Exercise text
==================================================

Both were outsold by a Chelsea hexagonal teapot and cover, c.1752-55, with fable decoration by Jefferyes Hamett O’Neale. A ‘teapot in fables’ appears in the 1755 Chelsea sale catalogue and a number are held in major collections including the Gardiner Museum in Toronto (Horse and the Ass), the British Museum (Boar and the Ass) and Colonial Williamsburg (The Lioness and the Fox).

The subject of Foster’s pot – on display at the Ashmolean Museum in Oxford between 2009-20 – was the Lion and the Goat, the latter standing on top of a mountain while vultures circle above, the lion on the other side of a stream, looking up at his former adversary. Old restoration to the cover and the handle had seriously yellowed under museum lights, but it was probably not as bad as it looked.

Estimated at £6000-8000, the pot took £22,000 from the UK trade.

This was one of three examples of this Red Anchor period form in the collection. A hexagonal teapot with famille rose birds and branches took £2800, while another with kakeimon design hammered at £3200.

The Kate Foster collection totalled just under £100,000, bringing the sale total to £520,920 – the best held by the department bar the famous day in February 2018 when a coverless teapot made by John Bartlam in Cain Hoy, South Carolina, c.1765, sold to the Metropolitan Museum of Art for £460,000.

==================================================

Apply what you read
a) In one to three sentences, explain why the old restoration to the cover and handle of the Lion and the Goat teapot had yellowed, according to the auction report.
b) Echo a passage of the auction report word for word: begin at the words "The subject of" and stop after "hammered at £3200.".
The rows are separate material, unconnected to the auction report.

Data provided
==================================================

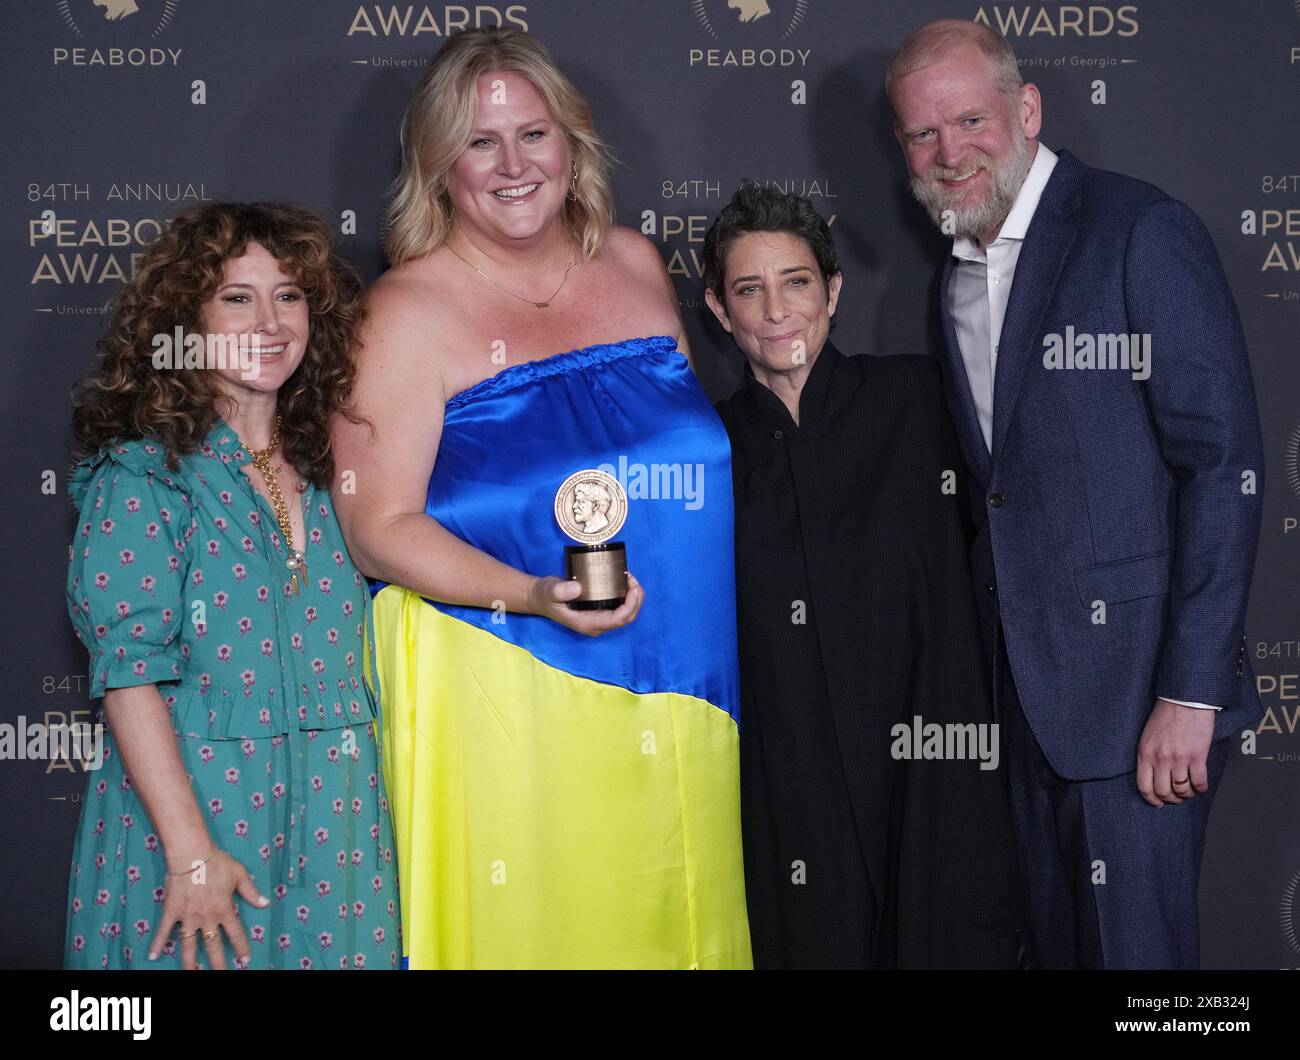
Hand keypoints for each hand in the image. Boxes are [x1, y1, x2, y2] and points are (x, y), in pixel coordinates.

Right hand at [147, 848, 268, 968]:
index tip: (244, 961)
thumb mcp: (240, 874)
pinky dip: (157, 944)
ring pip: (189, 945)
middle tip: (222, 974)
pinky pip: (164, 931)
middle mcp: (206, 917)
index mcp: (224, 909)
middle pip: (212, 945)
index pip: (235, 934)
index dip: (241, 948)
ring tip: (192, 974)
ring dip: (190, 962)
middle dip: (218, 963)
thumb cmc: (217, 862)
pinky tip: (152, 956)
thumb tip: (265, 904)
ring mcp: (187, 917)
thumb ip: (251, 892)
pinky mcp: (171, 912)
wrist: (191, 854)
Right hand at [528, 572, 644, 635]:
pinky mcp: (599, 612)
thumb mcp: (550, 590)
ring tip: (630, 578)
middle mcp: (596, 625)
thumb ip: (560, 590)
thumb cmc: (545, 595)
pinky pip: (620, 608)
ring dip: (633, 597)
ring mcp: (598, 620)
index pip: (617, 619)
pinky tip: (624, 582)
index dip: (630, 605)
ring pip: (626, 614)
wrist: (540, 598)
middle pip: (627, 618)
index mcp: (587, 623)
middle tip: (632, 579)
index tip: (632, 587)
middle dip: (635, 600)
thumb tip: (578, 588)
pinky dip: (627, 596)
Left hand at [1135, 697, 1214, 807]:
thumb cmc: (1165, 716)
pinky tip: (1201, 787)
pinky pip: (1199, 782)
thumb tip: (1152, 775)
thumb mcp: (1147, 736)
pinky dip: (1201, 788)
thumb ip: (1148, 755)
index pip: (1144, 786)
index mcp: (1145, 753)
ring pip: (1182, 790)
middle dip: (1170, 799)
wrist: (1184, 701)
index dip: (1151, 799)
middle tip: (1176, 798)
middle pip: (1163, 792)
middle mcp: (1160, 759)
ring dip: (1186, 795)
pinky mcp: (1197, 757)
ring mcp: (1179, 759)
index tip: (1157, 803)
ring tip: (1188, 792)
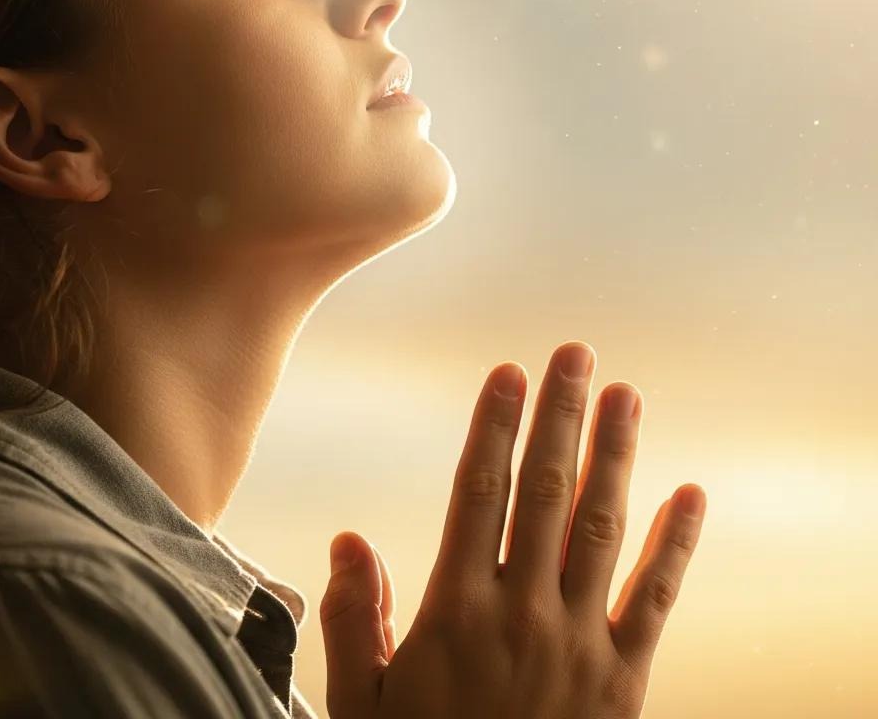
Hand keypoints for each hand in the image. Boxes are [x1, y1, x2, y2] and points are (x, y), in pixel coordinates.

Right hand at [320, 341, 705, 718]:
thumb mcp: (361, 706)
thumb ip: (354, 620)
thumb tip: (349, 538)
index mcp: (457, 613)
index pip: (477, 494)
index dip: (493, 428)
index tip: (507, 374)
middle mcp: (523, 614)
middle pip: (544, 492)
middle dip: (559, 418)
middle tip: (574, 355)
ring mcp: (580, 645)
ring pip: (601, 529)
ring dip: (615, 456)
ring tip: (624, 395)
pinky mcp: (626, 682)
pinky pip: (657, 601)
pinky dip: (676, 545)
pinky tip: (690, 494)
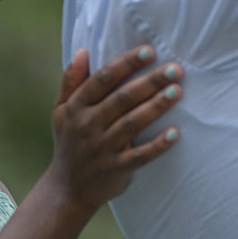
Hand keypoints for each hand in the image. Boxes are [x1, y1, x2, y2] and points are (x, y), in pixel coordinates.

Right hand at [45, 46, 182, 213]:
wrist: (66, 188)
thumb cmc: (69, 141)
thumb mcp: (60, 111)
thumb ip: (71, 81)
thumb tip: (82, 50)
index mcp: (76, 107)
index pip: (102, 79)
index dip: (126, 63)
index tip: (148, 50)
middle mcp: (88, 125)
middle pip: (122, 98)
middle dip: (149, 82)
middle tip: (175, 68)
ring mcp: (102, 148)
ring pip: (132, 123)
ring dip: (156, 107)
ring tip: (177, 91)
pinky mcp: (116, 169)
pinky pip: (139, 156)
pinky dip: (157, 145)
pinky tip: (175, 133)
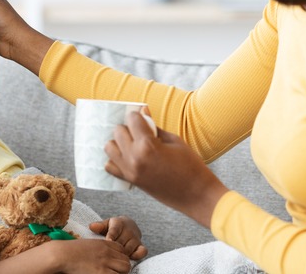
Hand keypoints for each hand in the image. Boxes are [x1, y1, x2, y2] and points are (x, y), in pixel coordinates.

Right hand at [48, 238, 131, 273]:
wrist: (63, 255)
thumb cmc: (73, 251)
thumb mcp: (90, 244)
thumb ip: (102, 249)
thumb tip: (109, 257)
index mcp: (105, 244)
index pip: (123, 251)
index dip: (120, 258)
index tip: (114, 263)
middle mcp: (108, 253)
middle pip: (126, 261)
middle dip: (123, 267)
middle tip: (114, 272)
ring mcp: (105, 263)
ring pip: (125, 269)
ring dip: (120, 273)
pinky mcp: (101, 273)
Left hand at [89, 216, 147, 259]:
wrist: (127, 225)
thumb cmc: (112, 227)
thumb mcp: (106, 224)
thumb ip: (99, 226)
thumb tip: (92, 226)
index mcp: (119, 223)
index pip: (115, 230)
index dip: (111, 236)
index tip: (108, 242)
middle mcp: (129, 230)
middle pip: (121, 243)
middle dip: (113, 249)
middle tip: (106, 255)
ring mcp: (136, 238)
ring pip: (128, 249)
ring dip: (121, 255)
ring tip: (113, 259)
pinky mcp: (141, 245)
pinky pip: (142, 252)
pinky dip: (136, 256)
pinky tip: (128, 259)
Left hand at [104, 109, 229, 228]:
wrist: (196, 194)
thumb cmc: (190, 165)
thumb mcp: (174, 141)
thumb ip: (154, 126)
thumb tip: (143, 111)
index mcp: (148, 145)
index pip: (132, 120)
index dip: (138, 116)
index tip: (142, 116)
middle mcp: (134, 158)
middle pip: (118, 132)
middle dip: (128, 128)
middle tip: (139, 130)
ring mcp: (130, 171)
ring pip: (109, 147)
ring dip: (119, 142)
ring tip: (133, 143)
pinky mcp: (130, 181)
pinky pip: (110, 166)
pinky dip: (116, 159)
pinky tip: (128, 156)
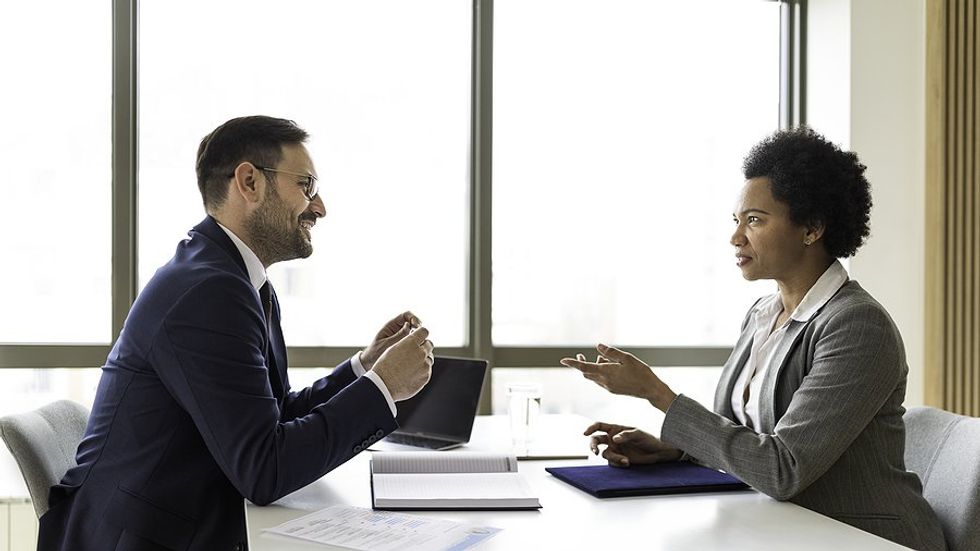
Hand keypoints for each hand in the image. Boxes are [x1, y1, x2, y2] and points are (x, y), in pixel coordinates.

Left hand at [360, 311, 421, 369]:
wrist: (369, 364)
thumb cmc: (374, 354)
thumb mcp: (387, 345)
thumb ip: (399, 336)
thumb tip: (411, 328)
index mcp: (391, 325)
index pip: (406, 315)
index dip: (414, 318)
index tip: (418, 326)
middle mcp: (398, 330)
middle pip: (413, 323)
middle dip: (419, 328)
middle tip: (421, 336)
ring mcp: (402, 338)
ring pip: (415, 333)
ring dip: (419, 338)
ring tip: (419, 345)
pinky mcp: (404, 346)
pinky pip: (413, 342)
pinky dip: (417, 345)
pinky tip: (418, 351)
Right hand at [371, 326, 433, 400]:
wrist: (383, 385)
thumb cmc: (384, 367)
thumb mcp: (393, 348)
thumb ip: (407, 343)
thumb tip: (416, 342)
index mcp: (411, 342)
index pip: (424, 331)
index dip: (421, 333)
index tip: (420, 336)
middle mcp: (420, 352)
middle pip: (429, 344)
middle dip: (423, 346)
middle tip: (415, 351)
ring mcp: (425, 365)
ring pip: (429, 358)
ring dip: (423, 359)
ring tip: (411, 365)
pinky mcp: (426, 377)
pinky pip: (428, 370)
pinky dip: (422, 370)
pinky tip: (411, 374)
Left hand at [560, 344, 677, 410]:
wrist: (650, 390)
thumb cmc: (640, 372)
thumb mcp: (626, 358)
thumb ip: (610, 352)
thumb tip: (598, 347)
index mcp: (606, 372)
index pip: (584, 367)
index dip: (573, 363)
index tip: (563, 360)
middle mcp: (604, 382)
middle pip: (586, 372)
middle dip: (582, 364)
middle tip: (581, 355)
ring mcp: (608, 387)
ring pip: (593, 377)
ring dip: (593, 368)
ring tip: (602, 358)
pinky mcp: (613, 390)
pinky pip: (601, 381)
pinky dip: (600, 373)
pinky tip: (609, 366)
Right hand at [584, 422, 682, 467]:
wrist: (657, 453)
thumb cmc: (648, 439)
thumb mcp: (638, 434)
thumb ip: (625, 435)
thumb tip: (614, 438)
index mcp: (615, 429)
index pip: (599, 426)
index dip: (590, 429)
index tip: (585, 433)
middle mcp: (612, 439)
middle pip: (596, 441)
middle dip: (593, 446)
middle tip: (595, 452)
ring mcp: (615, 449)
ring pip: (605, 454)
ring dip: (613, 458)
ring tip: (625, 460)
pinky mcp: (619, 459)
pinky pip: (612, 462)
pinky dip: (618, 463)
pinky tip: (628, 462)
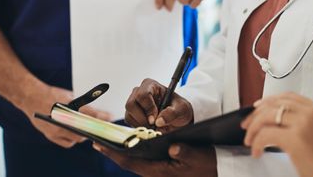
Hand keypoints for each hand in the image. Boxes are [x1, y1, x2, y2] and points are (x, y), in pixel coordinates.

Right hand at [21, 84, 112, 147]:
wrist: (31, 97)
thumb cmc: (52, 94)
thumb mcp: (70, 95)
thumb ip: (83, 103)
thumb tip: (97, 111)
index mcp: (69, 107)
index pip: (90, 114)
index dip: (102, 116)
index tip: (110, 117)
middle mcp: (62, 120)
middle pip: (85, 129)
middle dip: (95, 128)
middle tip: (102, 126)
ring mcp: (56, 129)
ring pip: (77, 138)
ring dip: (85, 134)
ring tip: (92, 130)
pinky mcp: (51, 135)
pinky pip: (67, 143)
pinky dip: (73, 140)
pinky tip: (77, 135)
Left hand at [94, 143, 216, 176]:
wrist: (216, 172)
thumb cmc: (207, 164)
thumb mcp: (199, 155)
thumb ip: (185, 151)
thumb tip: (172, 147)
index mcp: (160, 171)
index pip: (131, 162)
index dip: (113, 154)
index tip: (98, 145)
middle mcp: (155, 172)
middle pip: (128, 162)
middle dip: (113, 151)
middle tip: (97, 140)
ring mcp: (157, 170)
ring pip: (134, 161)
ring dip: (122, 151)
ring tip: (109, 140)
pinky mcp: (161, 167)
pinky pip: (142, 160)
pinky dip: (133, 151)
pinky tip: (130, 142)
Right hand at [124, 78, 193, 131]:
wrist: (177, 117)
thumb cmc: (178, 108)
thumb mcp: (182, 109)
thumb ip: (172, 113)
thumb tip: (159, 121)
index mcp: (151, 85)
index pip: (143, 95)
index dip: (148, 108)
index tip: (154, 119)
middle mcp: (139, 92)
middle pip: (131, 104)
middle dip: (142, 118)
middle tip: (153, 125)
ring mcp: (134, 103)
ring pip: (129, 115)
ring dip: (141, 124)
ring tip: (154, 126)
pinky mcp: (131, 113)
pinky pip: (129, 122)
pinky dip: (139, 127)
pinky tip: (149, 126)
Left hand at [241, 92, 312, 176]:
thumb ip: (304, 123)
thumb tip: (279, 124)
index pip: (287, 96)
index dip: (268, 101)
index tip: (257, 108)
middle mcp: (310, 112)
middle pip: (274, 103)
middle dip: (255, 114)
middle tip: (247, 126)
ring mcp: (303, 124)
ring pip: (266, 116)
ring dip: (254, 129)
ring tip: (250, 142)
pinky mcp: (295, 139)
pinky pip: (266, 134)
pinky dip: (257, 143)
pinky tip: (257, 152)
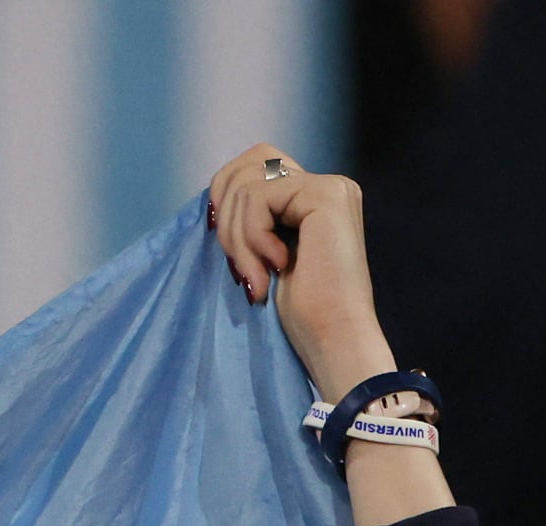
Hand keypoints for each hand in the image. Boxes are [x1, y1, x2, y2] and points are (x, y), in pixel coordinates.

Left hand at [206, 147, 396, 404]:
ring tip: (254, 278)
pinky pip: (258, 198)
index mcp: (312, 198)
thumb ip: (250, 221)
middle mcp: (326, 186)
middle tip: (238, 267)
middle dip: (226, 214)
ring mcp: (330, 187)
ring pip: (248, 185)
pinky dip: (251, 238)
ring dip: (236, 238)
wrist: (332, 341)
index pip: (253, 166)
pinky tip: (273, 270)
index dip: (225, 199)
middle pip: (249, 164)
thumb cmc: (299, 315)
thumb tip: (213, 199)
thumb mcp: (262, 258)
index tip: (226, 251)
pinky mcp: (326, 195)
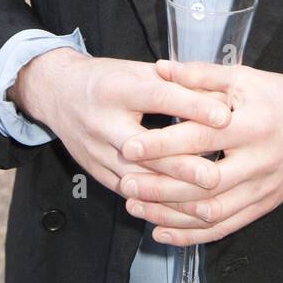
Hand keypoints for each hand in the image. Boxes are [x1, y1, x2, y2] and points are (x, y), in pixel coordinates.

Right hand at [10, 48, 231, 200]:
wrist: (58, 93)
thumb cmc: (107, 79)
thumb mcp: (138, 71)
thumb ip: (177, 83)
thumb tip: (220, 94)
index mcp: (117, 89)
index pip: (159, 97)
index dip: (192, 107)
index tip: (224, 117)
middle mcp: (102, 121)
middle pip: (145, 148)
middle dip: (181, 165)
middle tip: (214, 176)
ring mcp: (95, 151)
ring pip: (137, 178)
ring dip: (171, 194)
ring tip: (205, 203)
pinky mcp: (95, 172)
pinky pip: (127, 192)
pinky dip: (154, 203)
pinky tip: (180, 212)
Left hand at [118, 58, 282, 244]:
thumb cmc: (282, 97)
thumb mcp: (244, 78)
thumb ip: (200, 75)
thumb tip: (160, 69)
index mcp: (252, 126)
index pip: (201, 139)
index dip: (163, 145)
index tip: (131, 148)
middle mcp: (258, 162)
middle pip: (203, 183)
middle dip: (160, 187)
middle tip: (125, 182)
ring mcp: (262, 189)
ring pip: (211, 212)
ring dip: (169, 214)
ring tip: (135, 206)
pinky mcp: (263, 206)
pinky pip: (225, 228)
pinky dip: (192, 234)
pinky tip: (163, 231)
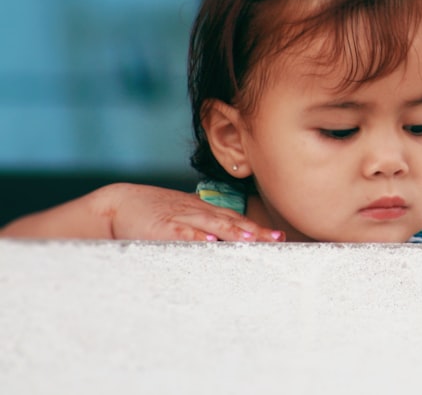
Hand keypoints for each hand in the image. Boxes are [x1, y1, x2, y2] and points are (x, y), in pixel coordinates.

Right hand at [102, 183, 283, 241]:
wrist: (118, 203)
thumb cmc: (154, 212)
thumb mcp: (184, 216)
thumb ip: (205, 226)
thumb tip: (226, 240)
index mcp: (204, 212)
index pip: (236, 220)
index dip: (257, 229)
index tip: (279, 237)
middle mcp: (197, 212)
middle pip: (231, 222)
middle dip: (255, 231)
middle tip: (277, 240)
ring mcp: (179, 218)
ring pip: (211, 225)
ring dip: (233, 232)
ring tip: (252, 240)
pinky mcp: (160, 227)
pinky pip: (180, 232)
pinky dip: (194, 236)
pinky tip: (208, 243)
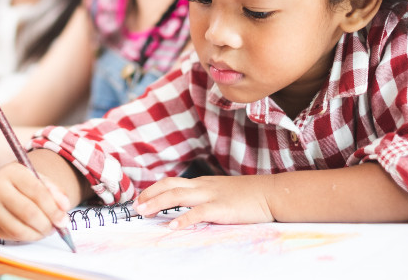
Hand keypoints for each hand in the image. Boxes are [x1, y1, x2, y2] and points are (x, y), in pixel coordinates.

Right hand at [0, 162, 70, 241]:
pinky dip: (26, 237)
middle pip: (27, 212)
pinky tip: (33, 231)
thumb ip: (54, 191)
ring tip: (46, 230)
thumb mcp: (39, 179)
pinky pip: (10, 236)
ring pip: (18, 228)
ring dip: (37, 234)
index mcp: (11, 172)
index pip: (37, 191)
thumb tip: (64, 207)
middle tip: (56, 228)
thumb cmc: (22, 183)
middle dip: (46, 224)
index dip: (53, 208)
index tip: (64, 219)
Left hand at [133, 175, 274, 228]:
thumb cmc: (250, 196)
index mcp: (203, 182)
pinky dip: (183, 219)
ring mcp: (211, 195)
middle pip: (169, 185)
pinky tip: (171, 225)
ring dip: (157, 203)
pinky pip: (198, 213)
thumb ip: (207, 196)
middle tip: (135, 206)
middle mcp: (203, 186)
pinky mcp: (221, 208)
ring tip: (143, 212)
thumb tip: (192, 206)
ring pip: (177, 195)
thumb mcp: (223, 191)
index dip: (154, 189)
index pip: (172, 182)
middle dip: (149, 195)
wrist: (272, 193)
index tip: (141, 198)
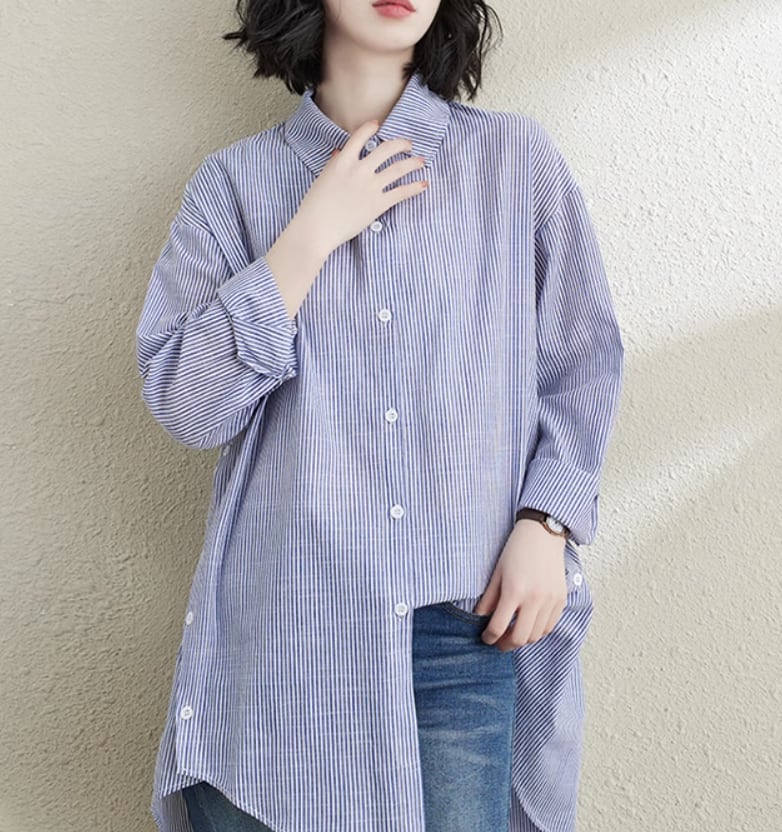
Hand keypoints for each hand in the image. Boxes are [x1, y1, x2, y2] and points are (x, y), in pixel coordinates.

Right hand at [294, 119, 428, 253]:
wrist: (317, 228)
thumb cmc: (315, 206)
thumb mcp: (322, 178)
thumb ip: (335, 163)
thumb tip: (341, 152)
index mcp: (343, 161)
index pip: (360, 135)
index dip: (371, 127)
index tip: (378, 124)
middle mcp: (359, 170)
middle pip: (387, 149)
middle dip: (401, 144)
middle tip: (408, 144)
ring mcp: (371, 187)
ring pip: (398, 168)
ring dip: (413, 163)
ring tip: (421, 161)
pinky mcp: (379, 204)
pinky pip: (401, 192)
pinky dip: (415, 187)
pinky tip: (423, 184)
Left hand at [473, 519, 567, 651]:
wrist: (543, 535)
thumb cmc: (517, 549)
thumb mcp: (497, 572)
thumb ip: (489, 598)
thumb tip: (480, 617)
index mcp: (514, 591)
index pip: (499, 627)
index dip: (489, 637)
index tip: (485, 637)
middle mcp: (534, 599)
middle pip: (520, 638)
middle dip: (506, 645)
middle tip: (498, 642)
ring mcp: (550, 601)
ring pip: (536, 636)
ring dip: (523, 639)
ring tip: (513, 634)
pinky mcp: (561, 600)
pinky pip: (549, 626)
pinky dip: (538, 631)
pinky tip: (528, 625)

==================================================

Outputs for the tasks
a) The old restoration had seriously yellowed under museum lights, because the pot had been on display at the Ashmolean Museum in Oxford between 2009 and 2020.

b)
The subject of Foster’s pot – on display at the Ashmolean Museum in Oxford between 2009-20 – was the Lion and the Goat, the latter standing on top of a mountain while vultures circle above, the lion on the other side of a stream, looking up at his former adversary. Old restoration to the cover and the handle had seriously yellowed under museum lights, but it was probably not as bad as it looked.

Estimated at £6000-8000, the pot took £22,000 from the UK trade.

This was one of three examples of this Red Anchor period form in the collection. A hexagonal teapot with famille rose birds and branches took £2800, while another with kakeimon design hammered at £3200.